In the kmeans function, it is necessary to set center, which is the number of groups we want to cluster to. In this case, we know this value will be 3.
set.seed(100)
irisCluster <- kmeans(iris[,1:4], center=3, nstart=20)
irisCluster
## K-means clustering with 3 clusters of sizes 62, 38, 50
##
## Cluster means:
## Sepal.Length Sepal.Width Petal.Length Petal.Width
## 1 5.901613 2.748387 4.393548 1.433871
## 2 6.850000 3.073684 5.742105 2.071053
## 3 5.006000 3.428000 1.462000 0.246000
##
## Clustering vector:
## [1] 3 3 3 3 3 3 3 3 3 3 3 3 3 3 3 3 3 3 3 3 3 3 3 3 3 3 3 3 3 3 3 3 3 3 3 3 3
## [38] 3 3 3 3 3 3 3 3 3 3 3 3 3 1 1 2 1 1 1 1 1 1 1 1 1 1 1 1 1 1 1 1 1 1 1 1 1
## [75] 1 1 1 2 1 1 1 1 1 1 1 1 1 1 1 1 1 1 1 1 1 1 1 1 1 1 2 1 2 2 2 2 1 2 2 2 2
## [112] 2 2 1 1 2 2 2 2 1 2 1 2 1 2 2 1 1 2 2 2 2 2 1 2 2 2 2 1 2 2 2 1 2 2 2 1 2
## [149] 2 1
##
## Within cluster sum of squares by cluster:
## [1] 39.82097 23.87947 15.15100
## (between_SS / total_SS = 88.4 %)
##
## Available components:
##
## [1] "cluster" "centers" "totss" "withinss" "tot.withinss"
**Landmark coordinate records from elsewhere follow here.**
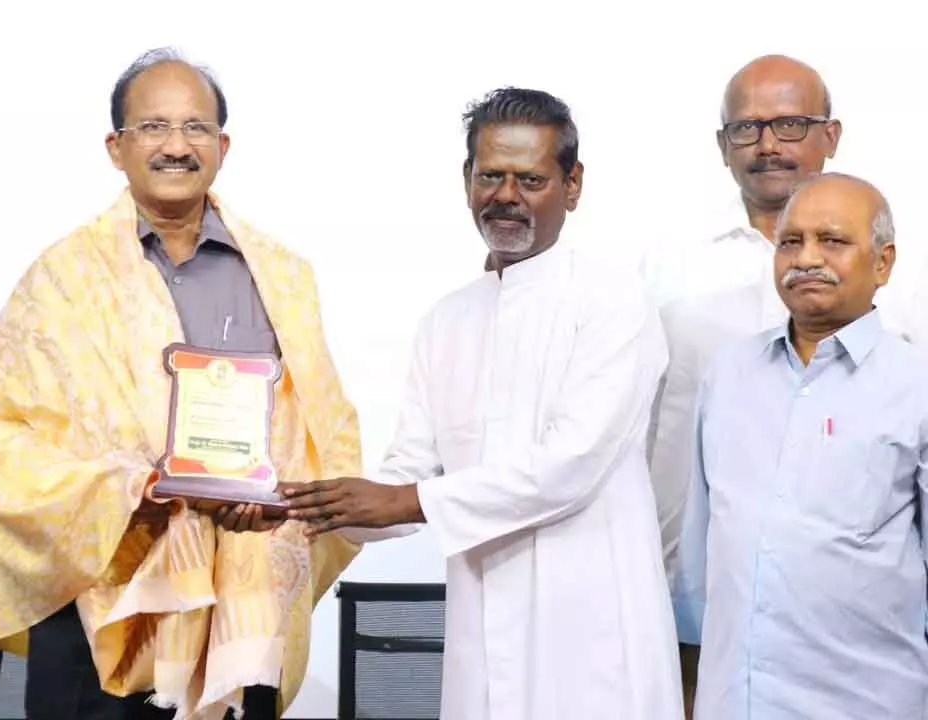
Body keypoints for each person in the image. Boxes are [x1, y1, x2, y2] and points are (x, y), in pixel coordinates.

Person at [0, 48, 362, 720]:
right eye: (154, 128)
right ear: (117, 147)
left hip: (241, 605)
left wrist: (275, 497)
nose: (177, 146)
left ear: (223, 146)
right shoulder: (61, 279)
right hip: (101, 612)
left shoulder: (284, 278)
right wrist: (123, 490)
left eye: (196, 128)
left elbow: (326, 433)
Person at [281, 87, 685, 720]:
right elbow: (405, 476)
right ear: (466, 180)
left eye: (531, 179)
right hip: (482, 632)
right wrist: (304, 502)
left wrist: (403, 499)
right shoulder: (448, 321)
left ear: (572, 186)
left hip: (591, 636)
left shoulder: (613, 301)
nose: (506, 195)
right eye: (490, 175)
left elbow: (568, 467)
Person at [672, 172, 928, 718]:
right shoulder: (730, 374)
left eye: (832, 241)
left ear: (883, 262)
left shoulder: (915, 389)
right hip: (733, 699)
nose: (806, 258)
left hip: (866, 702)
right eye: (791, 241)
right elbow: (700, 548)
## [6] "betweenss" "size" "iter" "ifault"
To find out the best value of k, we can use the tot.withinss i.e. the total within-cluster sum of squares. The following code calculates the tot.withinss score for different values of k between 1 and 10.
tot.withinss <- vector(mode="character", length=10)
for (i in 1:10){
irisCluster <- kmeans(iris[,1:4], center=i, nstart=20)
tot.withinss[i] <- irisCluster$tot.withinss
}
Let’s visualise the plot of tot.withinss for different k values.
plot(1:10, tot.withinss, type="b", pch=19)
Here, we can clearly observe the elbow point as 3. Therefore, we take k(centers) as 3.
After we predict the clusters in the iris data with k = 3, let us compare the predictions with the original data.
irisCluster <- kmeans(iris[,1:4], center=3, nstart=20)
table(irisCluster$cluster, iris$Species)
##
## setosa versicolor virginica
## 1 0 2 36
## 2 0 48 14
## 3 50 0 0
We can also plot the predicted clusters as follows.
library(cluster)
clusplot(iris, irisCluster$cluster, color=T, shade=T, labels=0, lines=0)
Initialization of the cluster center is a really crucial part. Suppose you have three clusters and you put two centroids in the same cluster and the other one in the last cluster. Somehow, k-means clustering minimizes the Euclidean distance for all the data points in the cluster and it will become stable, so actually, there are two centroids in one cluster and the third one has one centroid. In this case, you end up having only two clusters. This is called the local minimum problem in clustering.